▶ [AUSGEWÄHLTER AUSZUG]:
------------------------------------------------
Als Grünschnabel Yoshimi am Ende des 1. Kapitels von Kuniyoshis Homosexualität erfährt, reagiert er entsetzt und äußert sich abfällig darüber, doch bereits kurze Zeit später, im nächsten Kapitel, nötigt er Kuniyoshi aus heiterem Himmel, mit ihm zu schlafen oder - um es in Yoshimis Worten auszudrücken - "ihm beizubringen, wie man mit einem Mann schläft". Ich war beim Lesen wie vor den Kopf gestoßen und konnte mir absolut keinen Reim machen, auf was Yoshimi hinauswill. Die Autorin selbst lässt den Leser im Dunkeln tappen. Zwangsläufig verfolgte ich das weitere Geschehen mit deutlicher Distanz, als würde ich einem miesen Possentheater beiwohnen. Die zum Ende hin gelieferte Erklärung machte mir Yoshimis Verhalten rückwirkend trotzdem nicht transparent, denn sie kam mir recht fadenscheinig und unglaubwürdig vor. Mir drängt sich der Gedanke auf, Masara Minase wollte (oder musste) auf Teufel komm raus einen Yaoi mit möglichst vielen Sexszenen zeichnen, weil man dies von ihr erwartet, obwohl der Sex hier konträr zum Plotaufbau wirkt.

Genauso widersprüchlich wird Kuniyoshis und Akitos intimes Verhältnis dargestellt. Im zweiten Kapitel ist dieses noch ein großes Geheimnis, von dem man hinter vorgehaltener Hand tuschelt und im vierten Kapitel fallen sich Akito und Kuniyoshi in Yoshimis Gegenwart stürmisch in die Arme, obwohl Akito keinen blassen Schimmer hat, wer Yoshimi eigentlich ist. Verhält man sich so vor einem Fremden, wenn man ein gut gehütetes Geheimnis bewahren will?
------------------------------------------------
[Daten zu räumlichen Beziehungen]

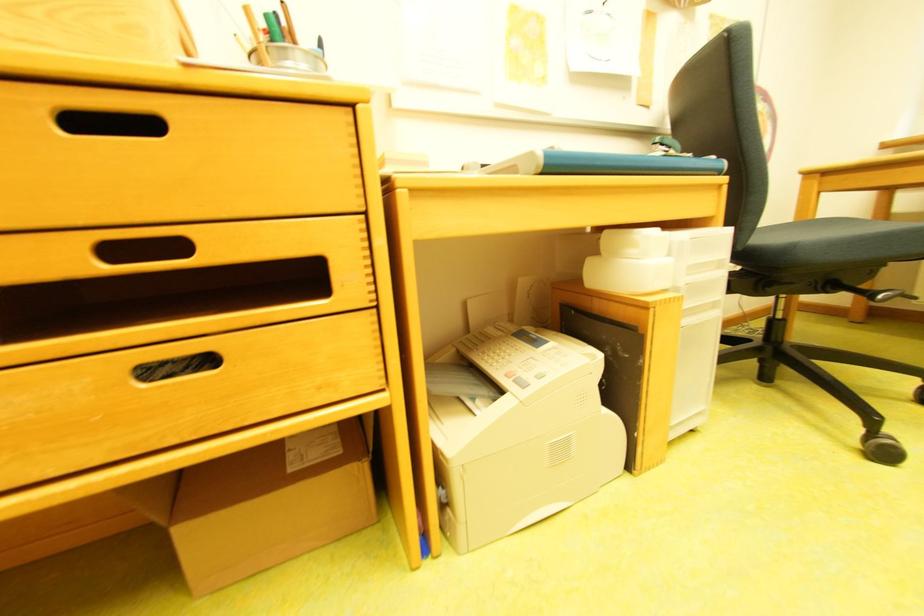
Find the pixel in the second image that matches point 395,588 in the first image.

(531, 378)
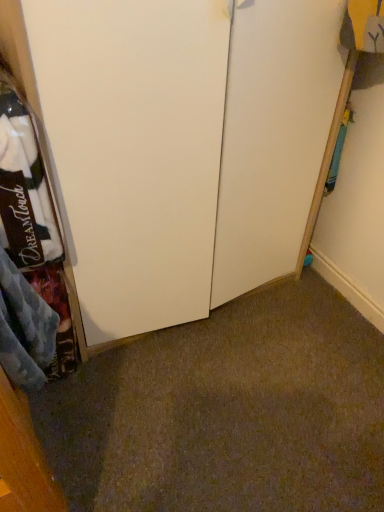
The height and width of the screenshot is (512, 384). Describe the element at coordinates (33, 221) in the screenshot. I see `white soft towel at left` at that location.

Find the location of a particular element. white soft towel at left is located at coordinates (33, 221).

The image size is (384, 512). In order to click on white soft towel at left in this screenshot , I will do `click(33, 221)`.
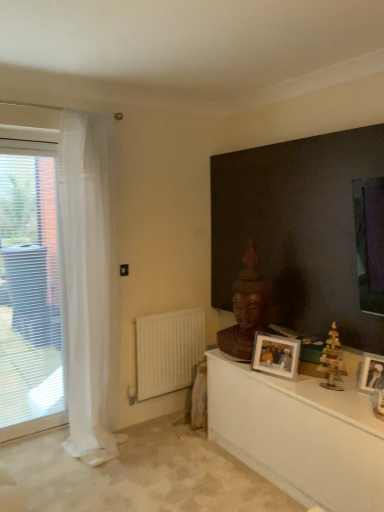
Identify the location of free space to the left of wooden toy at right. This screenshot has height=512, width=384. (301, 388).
------------------------------------------------
▶ [AUFGABE A]: Wie reagiert Yoshimi im Auszug, als er am Ende des 1. Kapitels von Kuniyoshis Homosexualität erfährt?
▶ [AUFGABE B]: Zähle alle Figuren der Handlung auf, die im Auszug mit Namen genannt werden.
▶ [AUFGABE C]: Übertrage den Satz „Die Autorin selbst lässt den Leser im Dunkeln tappen.“ aus dem Auszug ins Englische.

▶ [SCHRIFTLICHE ANTWORT A]: Er reagiert entsetzt und äußert sich abfällig darüber.

▶ [SCHRIFTLICHE ANTWORT B]: Yoshimi, Kuniyoshi, Akito

▶ [SCHRIFTLICHE ANTWORT C]: The author herself leaves the reader in the dark.